┌──

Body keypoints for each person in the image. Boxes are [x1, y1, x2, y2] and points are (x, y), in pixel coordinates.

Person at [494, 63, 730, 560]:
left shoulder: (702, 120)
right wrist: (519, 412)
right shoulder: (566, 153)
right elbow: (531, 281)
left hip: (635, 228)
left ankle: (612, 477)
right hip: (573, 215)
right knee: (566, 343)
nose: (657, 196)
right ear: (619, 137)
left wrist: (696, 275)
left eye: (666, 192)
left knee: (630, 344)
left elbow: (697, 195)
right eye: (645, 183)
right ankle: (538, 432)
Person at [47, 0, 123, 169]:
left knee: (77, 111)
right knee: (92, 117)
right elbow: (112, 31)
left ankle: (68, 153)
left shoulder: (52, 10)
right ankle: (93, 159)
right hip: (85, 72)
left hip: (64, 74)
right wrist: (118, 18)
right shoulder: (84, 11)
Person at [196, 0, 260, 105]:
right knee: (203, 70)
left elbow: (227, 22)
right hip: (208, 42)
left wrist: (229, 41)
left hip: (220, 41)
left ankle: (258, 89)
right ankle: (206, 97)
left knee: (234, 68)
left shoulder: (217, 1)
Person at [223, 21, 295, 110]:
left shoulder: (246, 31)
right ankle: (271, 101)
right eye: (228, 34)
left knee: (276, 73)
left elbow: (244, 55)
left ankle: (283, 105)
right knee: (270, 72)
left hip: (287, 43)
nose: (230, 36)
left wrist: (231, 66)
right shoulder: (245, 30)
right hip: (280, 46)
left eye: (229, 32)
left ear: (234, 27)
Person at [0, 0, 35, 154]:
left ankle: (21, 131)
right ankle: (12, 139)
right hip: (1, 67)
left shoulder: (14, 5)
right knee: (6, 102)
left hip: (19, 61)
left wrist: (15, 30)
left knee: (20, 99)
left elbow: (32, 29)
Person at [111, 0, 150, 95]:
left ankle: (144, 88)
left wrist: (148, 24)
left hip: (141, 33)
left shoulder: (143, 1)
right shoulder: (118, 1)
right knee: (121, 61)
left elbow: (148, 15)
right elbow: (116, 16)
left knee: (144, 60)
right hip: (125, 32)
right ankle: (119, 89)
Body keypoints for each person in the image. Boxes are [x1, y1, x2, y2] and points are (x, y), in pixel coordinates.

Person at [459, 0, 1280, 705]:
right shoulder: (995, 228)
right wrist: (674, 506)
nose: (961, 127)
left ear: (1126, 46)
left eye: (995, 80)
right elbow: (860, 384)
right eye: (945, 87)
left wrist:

└──

Repeat, exactly, every line from the one containing "right ankle: (271, 101)" through the final line of the listing above, adding nothing.

right ankle: (271, 101)
right eye: (228, 34)
left knee: (276, 73)
left elbow: (244, 55)
left ankle: (283, 105)
right knee: (270, 72)
left hip: (287, 43)
nose: (230, 36)
left wrist: (231, 66)
right shoulder: (245, 30)
right hip: (280, 46)
left eye: (229, 32)
left ear: (234, 27)
Person at [0, 0, 35, 154]:
left ankle: (21, 131)
right ankle: (12, 139)
right hip: (1, 67)
left shoulder: (14, 5)
right knee: (6, 102)
left hip: (19, 61)
left wrist: (15, 30)
left knee: (20, 99)
left elbow: (32, 29)
Person at [111, 0, 150, 95]:
left ankle: (144, 88)
left wrist: (148, 24)
left hip: (141, 33)
left shoulder: (143, 1)
right shoulder: (118, 1)
right knee: (121, 61)
left elbow: (148, 15)
right elbow: (116, 16)
left knee: (144, 60)
right hip: (125, 32)
right ankle: (119, 89)
Body keypoints for each person in the image. Boxes are [x1, y1, x2, y2] and points are (x, y), in pixel coordinates.

Person at [459, 0, 1280, 705]:
right shoulder: (995, 228)
right wrist: (674, 506)
nose: (961, 127)
left ear: (1126, 46)
left eye: (995, 80)
right elbow: (860, 384)
right eye: (945, 87)
left wrist:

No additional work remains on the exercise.